The salamander tail displays different functions and morphologies in the aquatic and terrestrial stages of species with complex life cycles. During metamorphosis the function of the tail changes; the larval tail functions in aquatic locomotion while the juvenile and adult tail exhibits tail autotomy and fat storage functions. Because tail injury is common in the aquatic environment, we hypothesized that mechanisms have evolved to prevent altered larval tail morphology from affecting normal juvenile tail morphology. The hypothesis that injury to the larval tail would not affect juvenile tail morphology was investigated by comparing tail development and regeneration in Hemidactylium scutatum (Caudata: Plethodontidae). The experimental design included larvae with uninjured tails and with cut tails to simulate natural predation. The morphological variables analyzed to compare normally developing and regenerating tails were 1) tail length, 2) number of caudal vertebrae, and 3) vertebral centrum length.

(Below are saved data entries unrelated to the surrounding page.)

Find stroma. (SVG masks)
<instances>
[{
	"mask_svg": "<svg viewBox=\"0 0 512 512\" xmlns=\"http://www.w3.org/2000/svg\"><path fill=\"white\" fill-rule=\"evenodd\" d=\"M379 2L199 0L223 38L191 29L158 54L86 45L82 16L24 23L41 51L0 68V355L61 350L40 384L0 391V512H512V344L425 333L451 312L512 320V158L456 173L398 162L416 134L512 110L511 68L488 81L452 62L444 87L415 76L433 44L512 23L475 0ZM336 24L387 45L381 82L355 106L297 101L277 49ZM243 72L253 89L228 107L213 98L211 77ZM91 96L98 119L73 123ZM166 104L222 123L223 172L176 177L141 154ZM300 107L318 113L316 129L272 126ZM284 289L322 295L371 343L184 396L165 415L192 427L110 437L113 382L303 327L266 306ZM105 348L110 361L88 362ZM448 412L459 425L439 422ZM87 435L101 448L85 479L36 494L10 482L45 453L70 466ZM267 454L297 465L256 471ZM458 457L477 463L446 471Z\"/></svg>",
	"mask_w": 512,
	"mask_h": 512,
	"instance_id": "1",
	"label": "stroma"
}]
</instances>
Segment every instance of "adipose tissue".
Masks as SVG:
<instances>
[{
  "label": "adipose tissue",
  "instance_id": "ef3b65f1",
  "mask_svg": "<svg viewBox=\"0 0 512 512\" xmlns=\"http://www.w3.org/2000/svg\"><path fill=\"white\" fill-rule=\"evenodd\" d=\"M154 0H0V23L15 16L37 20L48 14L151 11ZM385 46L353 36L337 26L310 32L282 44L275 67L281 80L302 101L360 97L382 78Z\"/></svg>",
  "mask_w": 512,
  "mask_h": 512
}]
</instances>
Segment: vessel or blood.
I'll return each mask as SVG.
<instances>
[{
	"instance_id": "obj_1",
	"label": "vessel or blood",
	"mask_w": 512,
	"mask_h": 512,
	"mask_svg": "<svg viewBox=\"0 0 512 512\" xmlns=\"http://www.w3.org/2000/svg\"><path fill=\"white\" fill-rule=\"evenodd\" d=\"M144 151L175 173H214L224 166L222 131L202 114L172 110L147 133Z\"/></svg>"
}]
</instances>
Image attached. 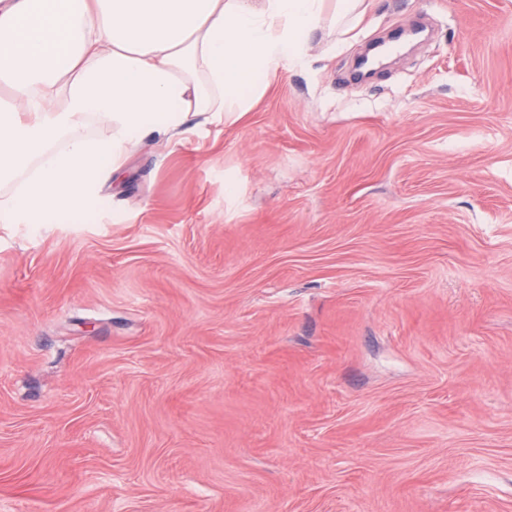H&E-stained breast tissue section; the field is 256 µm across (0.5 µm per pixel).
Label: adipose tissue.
I'll return each instance as SVG.
<instances>
[{
    "label": "adipose tissue",
    "instance_id": "ef3b65f1",
    "mask_svg": "<svg viewBox=\"0 0 512 512\" xmlns=\"http://www.w3.org/2000/svg\"><path fill=\"white\" fill-rule=\"evenodd\" d=\"M361 2L0 0V223L86 211L144 138L250 111L315 30L346 34Z\"/></svg>",
    "mask_w": 512,
    "mask_h": 512
}]
</instances>
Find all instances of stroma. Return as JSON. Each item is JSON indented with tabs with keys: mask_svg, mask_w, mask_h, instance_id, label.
<instances>
[{
	"mask_svg": "<svg viewBox=\"0 0 512 512\" xmlns=\"http://www.w3.org/2000/svg\"><path fill=\"white\" fill-rule=\"evenodd\" d=\"M363 8L0 224V512H512V0Z\"/></svg>",
	"mask_w": 512,
	"mask_h": 512,
	"instance_id": "1",
	"label": "stroma"
}]
</instances>
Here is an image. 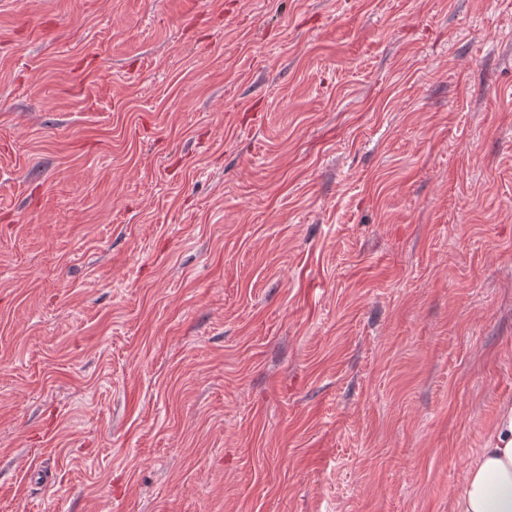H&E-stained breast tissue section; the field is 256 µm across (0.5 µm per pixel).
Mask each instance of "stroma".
I'll return each instance as SVG.
<instances>
[{
	"label": "stroma",
	"mask_w": 512,
	"mask_h": 512,
	"mask_svg": "<svg viewBox=\"0 0 512 512\" xmlns=\"http://www.w3.org/2000/svg\"><path fill=\"white\" fill-rule=\"evenodd\" d=\"M512 407V0H0V512H452Z\"/></svg>",
	"instance_id": "1"
}]
</instances>
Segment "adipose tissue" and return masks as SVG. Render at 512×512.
Here are the masks:
<instances>
[{
  "mask_svg": "<svg viewBox=\"0 0 512 512\" xmlns=\"http://www.w3.org/2000/svg\"><path fill=\"white\" fill-rule=\"evenodd\" d=\"M453 512H512V408L479 450L453 501Z\"/></svg>",
  "mask_w": 512,
  "mask_h": 512,
  "instance_id": "1",
  "label": "adipose tissue"
}]
</instances>
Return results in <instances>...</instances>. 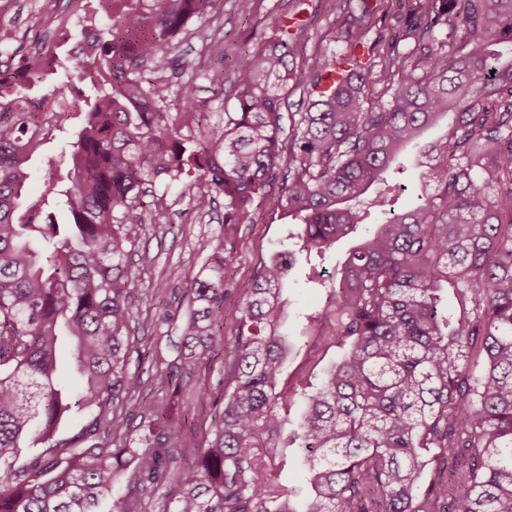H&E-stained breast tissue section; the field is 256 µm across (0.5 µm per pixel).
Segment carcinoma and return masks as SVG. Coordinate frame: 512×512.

Control and experimental groups do not differ in time to metamorphosis or snout-vent length. Tails of experimental individuals are shorter than controls, yet they display a significantly higher rate of tail growth and less resorption of tail tissue. Anterior to the site of tail injury, caudal vertebrae in juveniles display greater average centrum lengths. Results suggest that regenerative mechanisms are functioning not only to produce structures, but also to influence growth of existing structures. Further investigation of juvenile and adult stages as well as comparative analyses of tail morphology in salamanders with complex life cycles will enhance our understanding of amphibian development and of the evolution of amphibian life cycles. J Morphol 233:15-29, 1997. © 1997 Wiley-Liss, Inc.